→ **Text shown**
# Hello from sunny Southern California!



## Les K (Apr 2, 2008)

Hi all, 

A new shooter here, started about 4 months ago after about a 40 year absence. Shot a fiberglass Ben Pearson as a kid, sometimes at a target, but mostly just into the air to see how far it would go way back when there were wide open spaces in Orange County and there was nothing to hit. 
I recently visited an archery shop one day near where I was working and that was it! I'm getting into FITA shooting and recently purchased a yew wood longbow also. I've got a long, long way to go before they all go in the gold and I'm currently already upgrading my FITA gear. I look forward to many years of shooting, and many years reading and posting questions on this site! Glad to have found this forum!

Les.


----------



## JOSHM (Jun 14, 2007)

welcome to AT:wink:


----------



## Dthbyhoyt (Dec 4, 2004)

:welcome: 2 ArcheryTalk


----------



## Tim Roberts (Jul 13, 2002)

:yo: :wave3: Hello and :welcomesign: to Archery Talk Les. Have fun here.


----------



## celticgladiator (Feb 13, 2008)

welcome from So. Dak.


----------



## LJ256 (Jul 8, 2005)

Welcome to AT


----------



## Backlash (Feb 18, 2008)

welcome to at


----------



## Bowdiddly (Jan 19, 2004)

Welcome to Archery Talk


----------



## mikel m14 (Jul 24, 2006)

:welcome: to AT and have Fun!

Enjoy Shooting!:archer:


----------



## tylerolsen12 (Feb 8, 2007)

welcome to AT


----------



## huttoncreek_10x (Mar 7, 2008)

Welcome to Archery Talk!


----------

→ **Record list**
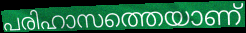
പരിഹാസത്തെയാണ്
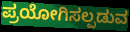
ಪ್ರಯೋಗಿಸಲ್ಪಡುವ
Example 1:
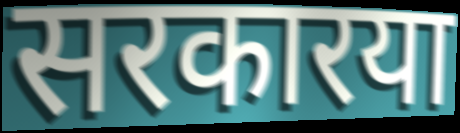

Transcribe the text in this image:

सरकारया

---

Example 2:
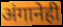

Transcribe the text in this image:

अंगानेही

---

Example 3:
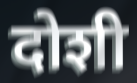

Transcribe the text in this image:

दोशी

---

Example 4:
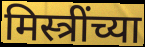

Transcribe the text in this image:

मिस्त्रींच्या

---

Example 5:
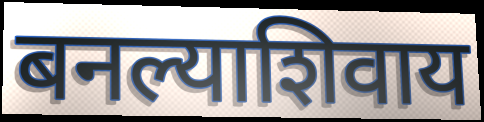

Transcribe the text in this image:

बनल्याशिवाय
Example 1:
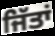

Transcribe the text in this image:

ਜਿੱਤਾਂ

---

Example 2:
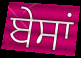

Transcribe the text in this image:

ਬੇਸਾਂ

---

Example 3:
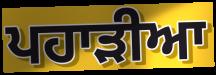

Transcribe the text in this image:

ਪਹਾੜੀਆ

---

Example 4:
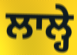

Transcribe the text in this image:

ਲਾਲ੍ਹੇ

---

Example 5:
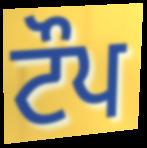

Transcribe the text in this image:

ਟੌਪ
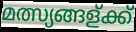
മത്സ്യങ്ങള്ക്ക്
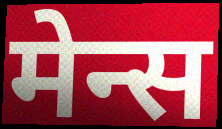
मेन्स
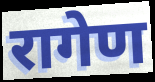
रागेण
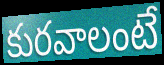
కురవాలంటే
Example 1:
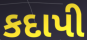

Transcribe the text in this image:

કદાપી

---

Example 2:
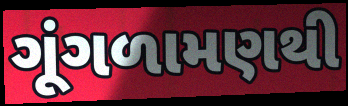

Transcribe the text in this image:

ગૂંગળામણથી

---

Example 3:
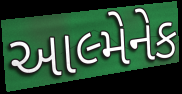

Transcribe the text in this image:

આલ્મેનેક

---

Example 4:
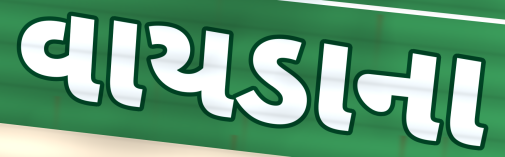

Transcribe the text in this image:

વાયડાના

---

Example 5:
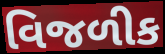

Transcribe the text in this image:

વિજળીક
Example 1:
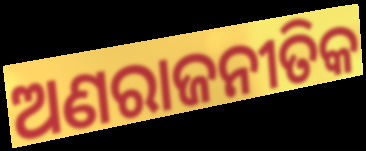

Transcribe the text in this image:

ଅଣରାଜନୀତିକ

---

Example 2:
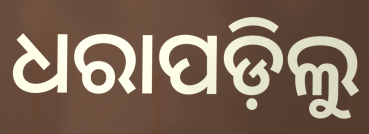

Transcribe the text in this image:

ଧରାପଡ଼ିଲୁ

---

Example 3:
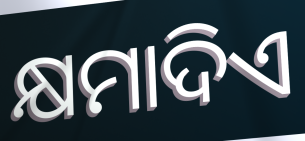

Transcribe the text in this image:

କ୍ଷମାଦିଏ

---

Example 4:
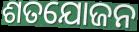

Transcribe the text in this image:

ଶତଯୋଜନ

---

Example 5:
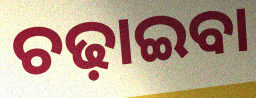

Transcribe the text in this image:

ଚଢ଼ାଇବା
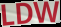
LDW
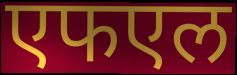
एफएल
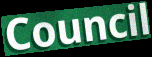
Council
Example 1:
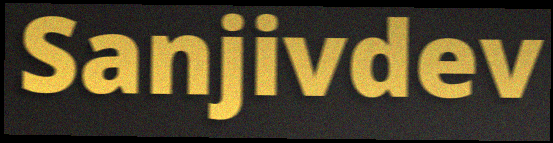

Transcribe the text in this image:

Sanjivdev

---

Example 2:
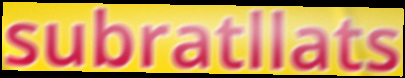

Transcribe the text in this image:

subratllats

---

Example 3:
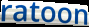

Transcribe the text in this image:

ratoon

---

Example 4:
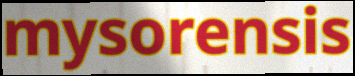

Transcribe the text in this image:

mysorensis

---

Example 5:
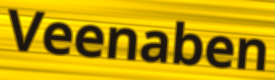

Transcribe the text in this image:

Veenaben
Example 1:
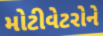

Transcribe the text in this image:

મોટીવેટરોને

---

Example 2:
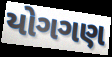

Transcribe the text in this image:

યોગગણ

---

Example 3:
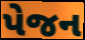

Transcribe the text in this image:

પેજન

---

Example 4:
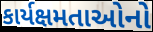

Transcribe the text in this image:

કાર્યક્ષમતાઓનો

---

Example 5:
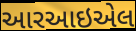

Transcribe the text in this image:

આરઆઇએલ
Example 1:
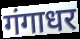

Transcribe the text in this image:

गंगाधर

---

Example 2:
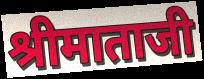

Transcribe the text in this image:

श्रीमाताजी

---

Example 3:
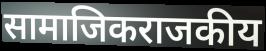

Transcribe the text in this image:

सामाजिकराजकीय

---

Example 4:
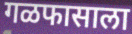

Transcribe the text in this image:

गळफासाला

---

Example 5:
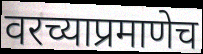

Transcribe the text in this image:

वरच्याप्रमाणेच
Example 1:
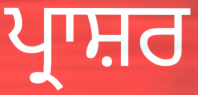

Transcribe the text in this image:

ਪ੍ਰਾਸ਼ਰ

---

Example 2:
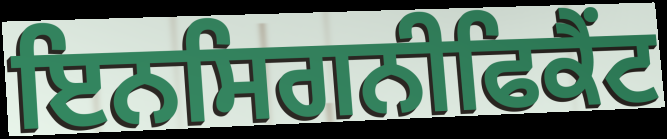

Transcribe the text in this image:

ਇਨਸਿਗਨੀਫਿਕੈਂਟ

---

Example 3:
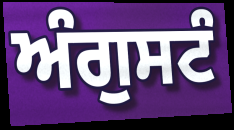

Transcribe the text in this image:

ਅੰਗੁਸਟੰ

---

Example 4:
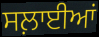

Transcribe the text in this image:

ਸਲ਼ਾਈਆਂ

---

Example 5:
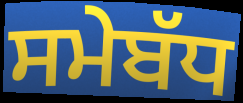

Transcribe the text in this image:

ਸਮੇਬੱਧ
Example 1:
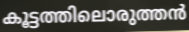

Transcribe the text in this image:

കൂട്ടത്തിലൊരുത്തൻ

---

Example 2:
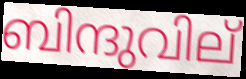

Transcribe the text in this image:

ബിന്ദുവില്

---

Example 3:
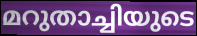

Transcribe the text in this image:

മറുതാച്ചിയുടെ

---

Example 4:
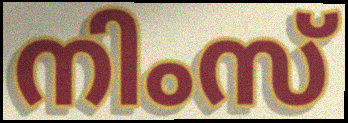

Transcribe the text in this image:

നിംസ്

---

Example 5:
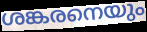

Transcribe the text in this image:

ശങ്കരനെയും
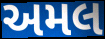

→ **Task goal**
Please copy word for word the stretch of the archery forum thread from "# Hello from" through "found this forum!". The records stand apart from the archery forum thread.

→ **Finished task**
# Hello from sunny Southern California!



## Les K (Apr 2, 2008)

Hi all, 

A new shooter here, started about 4 months ago after about a 40 year absence. Shot a fiberglass Ben Pearson as a kid, sometimes at a target, but mostly just into the air to see how far it would go way back when there were wide open spaces in Orange County and there was nothing to hit. 
I recently visited an archery shop one day near where I was working and that was it! I'm getting into FITA shooting and recently purchased a yew wood longbow also. I've got a long, long way to go before they all go in the gold and I'm currently already upgrading my FITA gear. I look forward to many years of shooting, and many years reading and posting questions on this site! Glad to have found this forum!